[本文]
_____
三重県伊勢市にある「伊勢神宮」は約2,000年前に建てられ、日本人ならだれでも知っている神社です。江戸時代(1603~1868年)に伊勢神宮に参拝するブームが起こり、徒歩と馬しか交通手段がなかった時代に、全国から多くの人が伊勢神宮を目指したそうです。今は、神宮の隣に「おはらい町」や「おかげ横丁」と呼ばれる江戸時代の街並みを再現した町があり、料理や買い物、食べ歩きも楽しめます。
〈このページの内容〉
伊勢神宮・外宮(げくう)の入口
私は三重県で技能実習をして3年目ですが、同じ三重県にある伊勢神宮のことを知りませんでした。今回は、日本人と一緒に行動することの多いベトナム人留学生(日本在住10年以上)から勧められ、伊勢神宮とおかげ横丁を訪ねることにしました。
外宮の鳥居
根元付近にこけが生えた木(外宮)
伊勢神宮には神社の集まり(神宮)が2つあり、内宮(ないくう)と外宮(げくう)と呼ばれています。先に外宮から参拝するのが昔からの正しい順番とのことで、私もまず外宮から。境内(けいだい)に入ると大きな鳥居があったので、おじぎをしました。そこから先には古くて大きな木がいっぱいあり、森のような神秘的な空間でした。
_____
[作業指示]
A. 伊勢神宮の文章で、丸括弧の中に読み仮名が添えられている語を、重複を除いてすべて挙げてください。
B. 伊勢神宮の文章について、次の問いに答えてください。
(i) 江戸時代の交通手段は何だけだったとされていますか。
(ii) 筆者は三重県で技能実習をして何年目ですか。
(iii) 筆者に伊勢神宮とおかげ横丁を訪ねるよう勧めたのは誰ですか。
C. 伊勢神宮の文章を、最後の文の後から書き進めてください。
資料は本文とは別の出典から採られたものです。
_____
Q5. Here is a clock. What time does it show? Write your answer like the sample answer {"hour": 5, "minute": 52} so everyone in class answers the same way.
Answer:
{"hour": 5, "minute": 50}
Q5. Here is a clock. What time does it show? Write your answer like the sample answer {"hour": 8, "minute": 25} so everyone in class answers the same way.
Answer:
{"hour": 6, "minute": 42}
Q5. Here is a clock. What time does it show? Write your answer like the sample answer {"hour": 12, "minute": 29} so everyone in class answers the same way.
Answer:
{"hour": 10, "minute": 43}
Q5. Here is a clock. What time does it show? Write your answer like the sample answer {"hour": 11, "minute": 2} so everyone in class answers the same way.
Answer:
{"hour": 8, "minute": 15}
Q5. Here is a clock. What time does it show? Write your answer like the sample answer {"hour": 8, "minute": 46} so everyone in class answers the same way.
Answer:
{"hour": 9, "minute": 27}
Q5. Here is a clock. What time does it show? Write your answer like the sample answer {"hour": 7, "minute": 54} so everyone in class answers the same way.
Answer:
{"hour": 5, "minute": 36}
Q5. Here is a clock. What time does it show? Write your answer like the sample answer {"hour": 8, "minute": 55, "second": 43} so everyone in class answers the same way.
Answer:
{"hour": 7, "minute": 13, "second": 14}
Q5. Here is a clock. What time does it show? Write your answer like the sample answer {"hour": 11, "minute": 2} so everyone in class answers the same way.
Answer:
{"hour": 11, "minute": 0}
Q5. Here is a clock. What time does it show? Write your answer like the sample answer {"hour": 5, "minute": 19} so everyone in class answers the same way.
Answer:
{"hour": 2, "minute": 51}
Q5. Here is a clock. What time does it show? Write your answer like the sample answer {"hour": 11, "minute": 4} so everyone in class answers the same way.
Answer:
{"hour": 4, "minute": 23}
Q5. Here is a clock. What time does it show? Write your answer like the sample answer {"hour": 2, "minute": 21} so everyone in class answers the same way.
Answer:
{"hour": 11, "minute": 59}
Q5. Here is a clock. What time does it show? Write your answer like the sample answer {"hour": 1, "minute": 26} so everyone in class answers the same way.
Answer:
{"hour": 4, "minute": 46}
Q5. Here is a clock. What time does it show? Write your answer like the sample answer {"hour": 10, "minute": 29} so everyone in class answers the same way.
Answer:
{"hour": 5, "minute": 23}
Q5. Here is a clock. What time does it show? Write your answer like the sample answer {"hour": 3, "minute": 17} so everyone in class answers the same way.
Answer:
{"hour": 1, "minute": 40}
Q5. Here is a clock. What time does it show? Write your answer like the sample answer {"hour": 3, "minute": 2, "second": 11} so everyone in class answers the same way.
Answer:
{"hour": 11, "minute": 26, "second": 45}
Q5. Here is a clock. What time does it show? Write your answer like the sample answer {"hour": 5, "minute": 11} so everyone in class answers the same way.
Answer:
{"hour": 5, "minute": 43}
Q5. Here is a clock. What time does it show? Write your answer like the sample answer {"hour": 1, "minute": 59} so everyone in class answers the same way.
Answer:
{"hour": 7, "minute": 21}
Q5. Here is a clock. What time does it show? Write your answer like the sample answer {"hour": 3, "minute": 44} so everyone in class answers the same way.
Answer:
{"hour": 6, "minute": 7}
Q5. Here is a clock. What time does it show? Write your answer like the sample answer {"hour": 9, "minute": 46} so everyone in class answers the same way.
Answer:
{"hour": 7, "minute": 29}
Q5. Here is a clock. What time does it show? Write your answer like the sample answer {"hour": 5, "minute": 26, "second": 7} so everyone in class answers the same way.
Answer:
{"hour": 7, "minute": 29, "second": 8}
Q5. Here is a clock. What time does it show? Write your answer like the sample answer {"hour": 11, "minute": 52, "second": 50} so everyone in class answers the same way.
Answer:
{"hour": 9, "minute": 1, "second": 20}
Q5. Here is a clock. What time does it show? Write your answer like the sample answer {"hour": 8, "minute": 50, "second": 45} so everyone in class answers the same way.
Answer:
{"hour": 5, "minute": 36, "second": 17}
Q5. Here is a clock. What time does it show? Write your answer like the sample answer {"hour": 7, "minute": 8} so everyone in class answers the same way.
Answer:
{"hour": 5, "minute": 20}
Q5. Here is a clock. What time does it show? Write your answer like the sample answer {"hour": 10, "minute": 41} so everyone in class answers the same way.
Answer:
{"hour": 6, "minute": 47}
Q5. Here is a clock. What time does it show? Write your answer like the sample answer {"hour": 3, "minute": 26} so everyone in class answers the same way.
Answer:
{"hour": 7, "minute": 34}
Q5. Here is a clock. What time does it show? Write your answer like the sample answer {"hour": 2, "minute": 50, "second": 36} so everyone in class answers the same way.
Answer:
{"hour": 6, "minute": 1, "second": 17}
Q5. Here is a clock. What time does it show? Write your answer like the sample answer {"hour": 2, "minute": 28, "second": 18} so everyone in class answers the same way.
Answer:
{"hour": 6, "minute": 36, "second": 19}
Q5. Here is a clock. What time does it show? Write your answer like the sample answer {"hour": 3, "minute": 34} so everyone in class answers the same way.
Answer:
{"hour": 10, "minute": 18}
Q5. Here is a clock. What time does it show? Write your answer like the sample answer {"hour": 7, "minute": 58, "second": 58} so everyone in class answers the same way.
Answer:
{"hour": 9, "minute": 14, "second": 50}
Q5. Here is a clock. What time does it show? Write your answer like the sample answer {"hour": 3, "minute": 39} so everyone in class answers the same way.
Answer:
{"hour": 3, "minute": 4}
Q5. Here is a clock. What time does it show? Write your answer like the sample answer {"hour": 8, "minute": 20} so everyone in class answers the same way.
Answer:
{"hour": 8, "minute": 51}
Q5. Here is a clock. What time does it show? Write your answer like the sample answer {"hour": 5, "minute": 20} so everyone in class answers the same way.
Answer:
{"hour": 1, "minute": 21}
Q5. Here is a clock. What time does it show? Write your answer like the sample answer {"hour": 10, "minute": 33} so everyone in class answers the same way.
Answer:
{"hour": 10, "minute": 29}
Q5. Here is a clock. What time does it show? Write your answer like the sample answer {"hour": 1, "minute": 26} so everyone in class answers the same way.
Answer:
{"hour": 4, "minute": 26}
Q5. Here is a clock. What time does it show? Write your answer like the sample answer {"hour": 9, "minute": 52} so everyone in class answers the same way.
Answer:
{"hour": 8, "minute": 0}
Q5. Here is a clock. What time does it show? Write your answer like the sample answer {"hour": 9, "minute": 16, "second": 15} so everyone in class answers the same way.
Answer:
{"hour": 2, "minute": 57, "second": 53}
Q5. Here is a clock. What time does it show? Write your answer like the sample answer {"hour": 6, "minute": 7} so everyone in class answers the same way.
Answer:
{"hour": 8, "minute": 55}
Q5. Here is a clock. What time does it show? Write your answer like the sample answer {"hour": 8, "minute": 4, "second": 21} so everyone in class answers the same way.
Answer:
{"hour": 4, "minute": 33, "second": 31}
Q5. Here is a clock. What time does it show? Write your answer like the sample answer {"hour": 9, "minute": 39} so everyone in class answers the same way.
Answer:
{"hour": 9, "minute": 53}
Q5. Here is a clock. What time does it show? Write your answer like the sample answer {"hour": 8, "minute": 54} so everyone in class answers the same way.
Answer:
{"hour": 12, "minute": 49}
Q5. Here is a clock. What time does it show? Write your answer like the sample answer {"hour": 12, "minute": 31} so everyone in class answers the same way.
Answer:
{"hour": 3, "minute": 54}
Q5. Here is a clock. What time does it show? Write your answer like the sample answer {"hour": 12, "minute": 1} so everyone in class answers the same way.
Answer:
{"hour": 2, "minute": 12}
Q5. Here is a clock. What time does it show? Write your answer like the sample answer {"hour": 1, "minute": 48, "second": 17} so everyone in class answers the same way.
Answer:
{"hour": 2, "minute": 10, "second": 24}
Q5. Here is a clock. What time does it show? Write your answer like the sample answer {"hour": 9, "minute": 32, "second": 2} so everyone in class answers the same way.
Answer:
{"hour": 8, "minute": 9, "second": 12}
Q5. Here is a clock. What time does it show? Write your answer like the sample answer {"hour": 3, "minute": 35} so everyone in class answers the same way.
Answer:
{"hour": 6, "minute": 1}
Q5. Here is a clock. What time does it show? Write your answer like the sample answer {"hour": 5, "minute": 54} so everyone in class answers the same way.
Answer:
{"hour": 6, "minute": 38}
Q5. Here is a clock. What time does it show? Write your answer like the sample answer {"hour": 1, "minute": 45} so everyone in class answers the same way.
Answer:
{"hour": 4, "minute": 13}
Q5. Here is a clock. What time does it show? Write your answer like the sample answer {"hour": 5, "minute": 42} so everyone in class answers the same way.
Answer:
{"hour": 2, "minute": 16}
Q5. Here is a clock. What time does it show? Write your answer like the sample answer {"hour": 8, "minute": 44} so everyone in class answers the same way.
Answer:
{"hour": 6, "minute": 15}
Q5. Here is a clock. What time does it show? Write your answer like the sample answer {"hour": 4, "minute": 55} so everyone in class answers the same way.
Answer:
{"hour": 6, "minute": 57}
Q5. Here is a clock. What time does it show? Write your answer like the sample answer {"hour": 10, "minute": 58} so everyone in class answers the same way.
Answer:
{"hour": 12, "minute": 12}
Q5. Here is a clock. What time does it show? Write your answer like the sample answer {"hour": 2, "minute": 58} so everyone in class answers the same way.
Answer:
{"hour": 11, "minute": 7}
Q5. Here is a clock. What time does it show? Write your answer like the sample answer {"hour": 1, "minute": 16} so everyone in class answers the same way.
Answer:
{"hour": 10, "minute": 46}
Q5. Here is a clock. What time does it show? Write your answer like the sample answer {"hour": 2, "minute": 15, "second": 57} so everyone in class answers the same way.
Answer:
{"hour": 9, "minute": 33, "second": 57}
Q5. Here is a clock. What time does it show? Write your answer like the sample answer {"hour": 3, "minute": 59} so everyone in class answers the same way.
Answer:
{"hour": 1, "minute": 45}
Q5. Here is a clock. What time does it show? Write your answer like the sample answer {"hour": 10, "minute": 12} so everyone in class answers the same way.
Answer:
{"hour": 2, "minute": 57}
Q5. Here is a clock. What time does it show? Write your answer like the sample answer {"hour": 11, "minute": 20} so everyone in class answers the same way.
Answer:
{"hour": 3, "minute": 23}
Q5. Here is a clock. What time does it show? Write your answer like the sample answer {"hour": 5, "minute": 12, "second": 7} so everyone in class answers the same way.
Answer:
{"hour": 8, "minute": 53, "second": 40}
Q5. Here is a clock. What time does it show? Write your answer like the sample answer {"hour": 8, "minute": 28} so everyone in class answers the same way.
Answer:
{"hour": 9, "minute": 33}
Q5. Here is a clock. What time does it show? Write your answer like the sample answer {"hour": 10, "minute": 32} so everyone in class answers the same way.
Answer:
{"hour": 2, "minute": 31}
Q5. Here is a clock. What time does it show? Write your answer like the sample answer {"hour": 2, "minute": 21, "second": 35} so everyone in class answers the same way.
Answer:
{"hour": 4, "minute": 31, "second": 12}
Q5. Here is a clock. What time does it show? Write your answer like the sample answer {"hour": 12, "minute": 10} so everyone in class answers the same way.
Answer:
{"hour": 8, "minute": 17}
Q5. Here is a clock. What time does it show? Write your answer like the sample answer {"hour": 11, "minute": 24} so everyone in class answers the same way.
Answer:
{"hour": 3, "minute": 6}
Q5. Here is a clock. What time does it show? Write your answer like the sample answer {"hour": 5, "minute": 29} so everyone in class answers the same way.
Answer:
_____
[解答]
A. 外宮（げくう）、内宮（ないくう）、境内（けいだい）

B.
(i) 徒歩と馬
(ii) 3年目
(iii) 日本人と一緒に行動することの多い、日本在住10年以上のベトナム人留学生

C.
正宮の入口。奥の正宮はここからは見えません(ここから先は撮影禁止)。
外宮の正式名称は「豊受大神宮(とようけ・だいじんぐう)」。中心となる「正宮(しょうぐう)」には豊受大御神(とようけの・おおみかみ)という神様がまつられています。衣食住や産業の神様です。質素ですが神秘的な雰囲気の神社でした。
外宮の別宮「多賀宮(たかのみや)」
外宮には、正宮(中心となる神社)以外に4つの別宮(べつぐう=小さな神社)があります。まず正宮で参拝を済ませたら、別宮を参拝する人もたくさんいます。森林浴をしながら神宮の境内を歩き回ると、結構な運動になります。
宇治山田駅前にある外宮への道標(どうひょう)
伊勢神宮へは、名古屋駅からJRか近鉄で約90分。外宮の最寄の「伊勢市」駅はJRと近鉄の両方が通っており、駅から外宮まで徒歩約5分。
大阪や京都からは近鉄・宇治山田駅が便利。駅から外宮までは徒歩約10分。外宮に行かずに内宮だけに行く場合は、宇治山田駅からバスで約10分。私は宇治山田駅から歩いて外宮に向かいました。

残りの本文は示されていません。